Quote the stretch of the passage on the creative process from "I wrote the" through "willing to let it.".

- _Given passage_:
=====

I wrote the The Storm of Creativity from the inside, from my observations as an architect, an artist, student and teacher. It is about the workings of the creative process, the cycles within cycles that bring about creative discovery. By “workings” I mean stages of a process one navigates in knowing, making, or discovering something that does not yet exist. These stages are not really something one can schedule or impose externally or follow as a recipe; rather, they are stages one experiences internally. Even though a stage may quietly commence internally for the creator of a work, it can be empowering or debilitating. Simply put, the creative process is bigger than you. It is like a storm that slowly begins to gather and take form until it overtakes you — if you are willing to let it.

=====

- _Record set_:
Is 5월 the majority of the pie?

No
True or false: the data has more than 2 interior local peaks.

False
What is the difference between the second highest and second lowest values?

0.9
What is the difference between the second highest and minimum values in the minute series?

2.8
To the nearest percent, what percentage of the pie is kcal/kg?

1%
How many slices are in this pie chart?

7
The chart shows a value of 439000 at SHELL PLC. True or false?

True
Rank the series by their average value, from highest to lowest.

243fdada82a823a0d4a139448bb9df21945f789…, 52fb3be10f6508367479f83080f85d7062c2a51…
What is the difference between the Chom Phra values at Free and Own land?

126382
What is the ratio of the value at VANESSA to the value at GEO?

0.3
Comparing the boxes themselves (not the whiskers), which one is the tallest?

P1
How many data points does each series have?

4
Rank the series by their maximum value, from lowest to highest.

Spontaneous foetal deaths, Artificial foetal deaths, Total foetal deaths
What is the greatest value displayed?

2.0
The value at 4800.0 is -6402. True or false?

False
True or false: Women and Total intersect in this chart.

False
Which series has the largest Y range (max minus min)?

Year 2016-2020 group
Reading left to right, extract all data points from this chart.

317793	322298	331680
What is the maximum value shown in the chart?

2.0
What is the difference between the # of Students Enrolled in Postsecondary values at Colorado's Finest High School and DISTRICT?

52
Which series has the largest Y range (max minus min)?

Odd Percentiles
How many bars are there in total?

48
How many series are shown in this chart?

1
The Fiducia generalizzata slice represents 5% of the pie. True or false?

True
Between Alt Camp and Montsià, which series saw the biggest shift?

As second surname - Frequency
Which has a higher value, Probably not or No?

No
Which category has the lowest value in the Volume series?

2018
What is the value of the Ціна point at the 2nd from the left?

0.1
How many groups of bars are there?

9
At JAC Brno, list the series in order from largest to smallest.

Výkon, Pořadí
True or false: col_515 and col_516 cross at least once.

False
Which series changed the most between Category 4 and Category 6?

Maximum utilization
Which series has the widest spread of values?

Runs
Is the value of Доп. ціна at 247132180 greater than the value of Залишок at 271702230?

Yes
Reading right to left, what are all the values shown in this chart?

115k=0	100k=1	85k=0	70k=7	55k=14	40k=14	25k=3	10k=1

=====

- _Result_:
I wrote the The Storm of Creativity from the inside, from my observations as an architect, an artist, student and teacher. It is about the workings of the creative process, the cycles within cycles that bring about creative discovery. By “workings” I mean stages of a process one navigates in knowing, making, or discovering something that does not yet exist. These stages are not really something one can schedule or impose externally or follow as a recipe; rather, they are stages one experiences internally. Even though a stage may quietly commence internally for the creator of a work, it can be empowering or debilitating. Simply put, the creative process is bigger than you. It is like a storm that slowly begins to gather and take form until it overtakes you — if you are willing to let it.